World View: Young Arabs trying to make themselves heard
There are more young people in the Middle East than ever before, and many feel ignored
Tahrir Square in Ciaro on February 1, 2011. Most 18-29-year-olds in the region have disengaged from politics after the uprisings. (Photo by Peter Macdiarmid/Getty Images)
Since the 1980s the Middle East has had a youth bulge caused by improved healthcare and a continuing high fertility rate. More than two-thirds of the population are under 30, about half under 20 and a third under 15. The number of young people has doubled, making this the region’s largest-ever generation of youth. But more than a quarter of under-25s are unemployed.

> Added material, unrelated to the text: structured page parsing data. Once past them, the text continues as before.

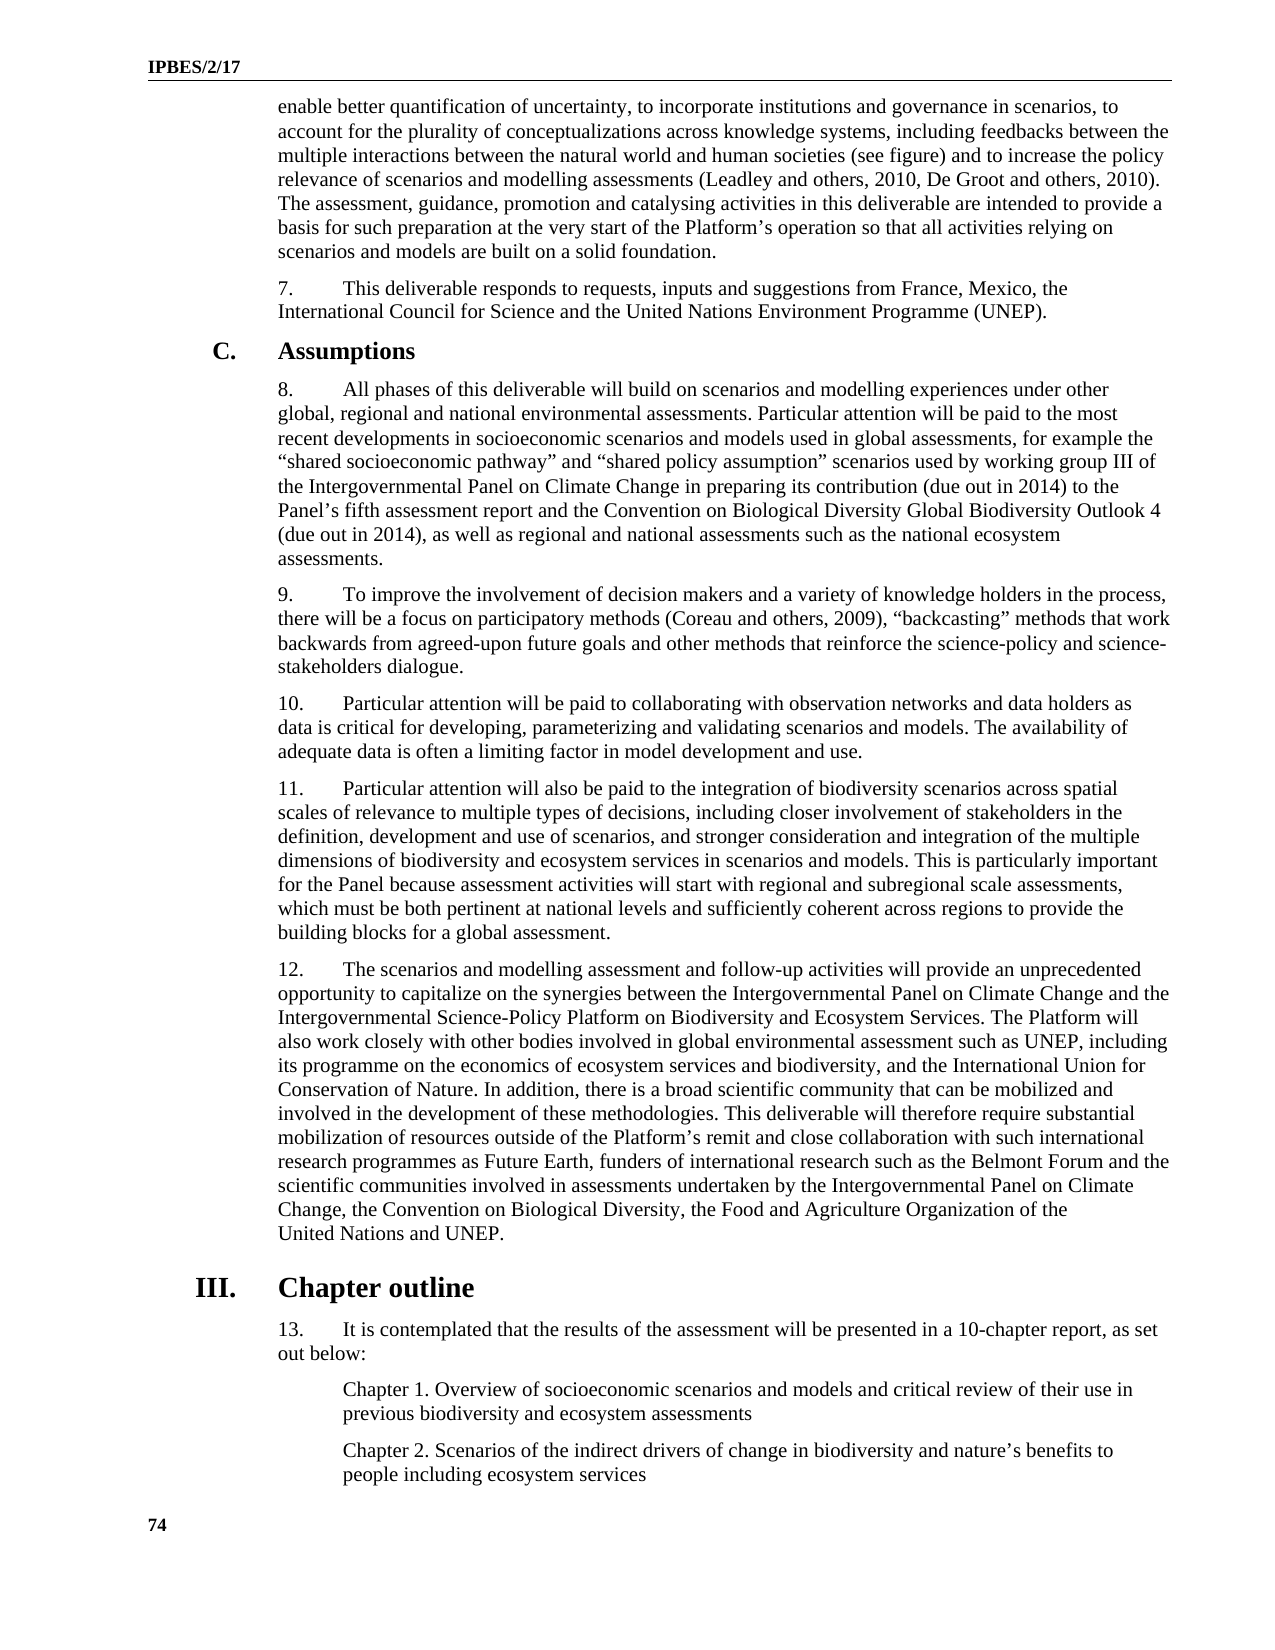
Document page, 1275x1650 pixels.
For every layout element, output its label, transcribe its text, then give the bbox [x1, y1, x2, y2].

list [278, 94, 1172, 263]
list To improve the involvement of decision makers and a variety of knowledge holders in the process, there will be a focus on participatory methods (Coreau and others, 2009), “backcasting” methods that work backwards from agreed-upon future goals and other methods that reinforce the science-policy and science-stakeholders dialogue. [278, 582, 1172, 678]
list Particular attention will be paid to collaborating with observation networks and data holders as data is critical for developing, parameterizing and validating scenarios and models. The availability of adequate data is often a limiting factor in model development and use. [278, 691, 1172, 763]
text Chapter 2. Scenarios of the indirect drivers of change in biodiversity and nature’s benefits to people including ecosystem services [343, 1438, 1172, 1486]
text III. Chapter outline [148, 1270, 1142, 1304]
list All phases of this deliverable will build on scenarios and modelling experiences under other global, regional and national environmental assessments. Particular attention will be paid to the most recent developments in socioeconomic scenarios and models used in global assessments, for example the “shared socioeconomic pathway” and “shared policy assumption” scenarios used by working group III of the Intergovernmental Panel on Climate Change in preparing its contribution (due out in 2014) to the Panel’s fifth assessment report and the Convention on Biological Diversity Global Biodiversity Outlook 4 (due out in 2014), as well as regional and national assessments such as the national ecosystem assessments. [278, 377, 1172, 570]
list The scenarios and modelling assessment and follow-up activities will provide an unprecedented opportunity to capitalize on the synergies between the Intergovernmental Panel on Climate Change and the Intergovernmental Science-Policy Platform on Biodiversity and Ecosystem Services. The Platform will also work closely with other bodies involved in global environmental assessment such as UNEP, including its programme on the economics of ecosystem services and biodiversity, and the International Union for Conservation of Nature. In addition, there is a broad scientific community that can be mobilized and involved in the development of these methodologies. This deliverable will therefore require substantial mobilization of resources outside of the Platform’s remit and close collaboration with such international research programmes as Future Earth, funders of international research such as the Belmont Forum and the scientific communities involved in assessments undertaken by the Intergovernmental Panel on Climate Change, the Convention on Biological Diversity, the Food and Agriculture Organization of the United Nations and UNEP. [278, 957, 1172, 1245]
text C. Assumptions [148, 336, 1142, 365]
list This deliverable responds to requests, inputs and suggestions from France, Mexico, the International Council for Science and the United Nations Environment Programme (UNEP). [278, 275, 1172, 323]
list Particular attention will also be paid to the integration of biodiversity scenarios across spatial scales of relevance to multiple types of decisions, including closer involvement of stakeholders in the definition, development and use of scenarios, and stronger consideration and integration of the multiple dimensions of biodiversity and ecosystem services in scenarios and models. This is particularly important for the Panel because assessment activities will start with regional and subregional scale assessments, which must be both pertinent at national levels and sufficiently coherent across regions to provide the building blocks for a global assessment. [278, 776, 1172, 944]
text Chapter 1. Overview of socioeconomic scenarios and models and critical review of their use in previous biodiversity and ecosystem assessments [343, 1377, 1172, 1425]
list It is contemplated that the results of the assessment will be presented in a 10-chapter report, as set out below: [278, 1316, 1172, 1364]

These demographic facts deeply affected the Arab uprisings of 2011 and their defeat and reversal since then by viciously repressive counter-revolutions, upgraded authoritarian governments or reforming monarchies. Youth and social movements have been marginalised by regimes that cannot provide employment, opportunities or hope.
Power is wielded by older generations and mainly by the privileged men who control the region’s states, armies, economies, political parties, mainstream media, and families. They now worry that excluding youth from power may radicalise them into fundamentalist and violent movements, such as Islamic State, or revive social unrest. Such fears feed into European responses, which reveal an anxiety about instability and mass migration that often overrides previous concerns with democratic values.
It therefore matters to know what young people in the region think and feel about its future and their prospects. The latest Arab youth survey, the eighth in a series by a Gulf-based public relations firm, conducted face-to-face interviews with 3,500 young people in 16 Gulf, Levant and north African states.
It finds they overwhelmingly reject Islamic State but believe unemployment and poor prospects help explain the group’s appeal. Half say these factors are more important than religion.
The young people surveyed prioritise stability over democracy and have less hope of change than before. Two-thirds of them want governments to do more to improve personal and women’s freedoms, although they were not asked about abuses of human rights. They get most of their news online and from television, not newspapers.
Another window on this younger generation comes from a remarkable series of debates across the Middle East and north Africa, titled Young Arab Voices. Universities, schools and communities have created national and regional debating networks attracting more than 100,000 young people from Lebanon, Palestine, Jordan, Egypt, Libya, Tunisia, Algeria and Morocco.
Conducted in Arabic, English and French, co-managed by the Anna Lindh Foundation and the British Council, and funded by the British Foreign Office and European Commission, the debates have become a part of civic life. (The foundation, named after a Swedish minister assassinated in 2003, is devoted to intercultural dialogue in the EuroMed region and is funded by its 42 member-states, including Ireland, and the EU.
The values championed – critical thinking, listening, evidence-based research and argument, challenging stereotypes – are cherished the world over wherever public reasoning is practised.
The latest phase of the programme, called “Debate to Action”, shifts beyond personal debating skills to an advocacy of public improvement.
Having established a solid base in many universities, the debates are moving to schools and less privileged communities. They have an unexpected appeal to students and citizens impatient with rote learning and dogmatic public argument. The usual style of demonising opponents and silencing critics in politics and media stifles change and bolsters elites, they say.
At the close of a regional debating competition in Tunis last month, a declaration was issued condemning the use of violence for political purposes – as seen in the bombing in Brussels and acts of violence elsewhere in the Arab world and in Turkey – and calling for more dialogue and debate with the young people in Europe.
The debates go far beyond the security issues that preoccupy much European commentary on north Africa and the Middle East. The young Arab participants do not recognise themselves in stereotyped misperceptions of their societies as determined by fundamentalist Islam, as they too share concerns about these movements. They would not consider using such violence; their concerns are with their livelihoods and communities and with finding much greater opportunities to influence policymaking.
Research for Anna Lindh by the Chatham House think tank in London shows that, for the moment, most 18-29-year-olds in the region have disengaged from politics after the uprisings. The more educated ones feel little real improvement in their chances of being employed or listened to across the generational chasm.
Europeans should listen to these young voices from their southern neighbourhood. They deserve to be heard and responded to sympathetically and with solidarity.